[DIRECTIONS]
Repeat exactly, and only, the lines from the one containing "pen holder: none" through the last line of the data below.

(Scene change detection data)
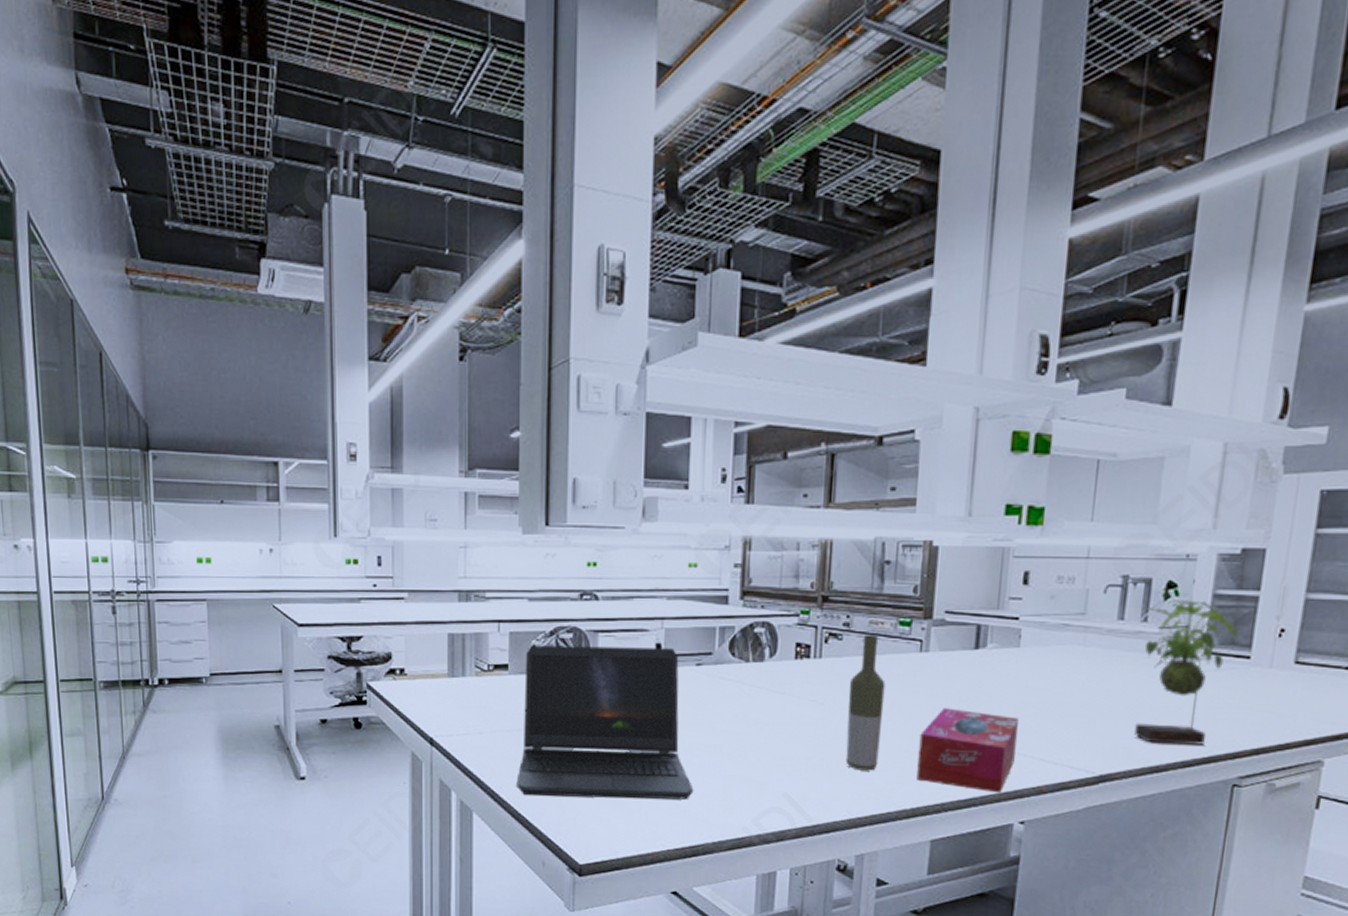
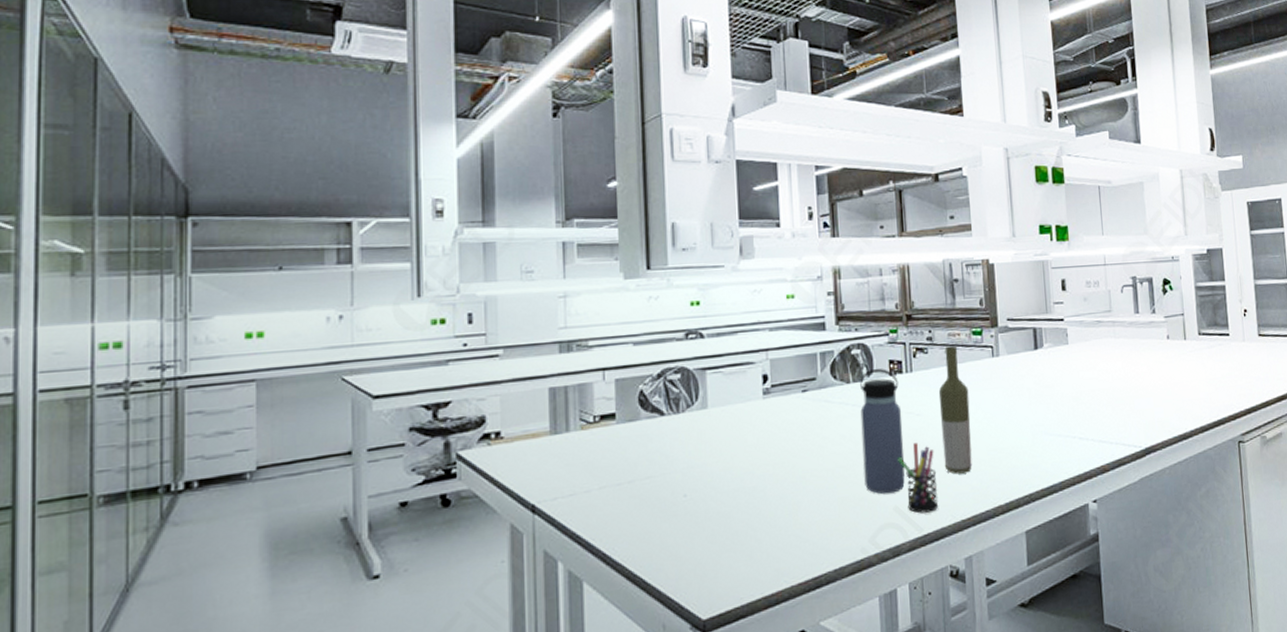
laptop computer: present [516,645,694,800] -> none [630,378,811,554]
water bottle: none [754,649,804,779] -> present [860,368,905,495]
pen holder: none [793,732,836,805] -> present [898,443,939,514]
tissue box: present [916,708,1018,794] -> none [1003,404,1080,478]
plant: present [1134,600,1239,745] -> none [1151,292,1219,415]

[WRITTEN REPLY]
pen holder: none [793,732,836,805] -> present [898,443,939,514]
tissue box: present [916,708,1018,794] -> none [1003,404,1080,478]
plant: present [1134,600,1239,745] -> none [1151,292,1219,415]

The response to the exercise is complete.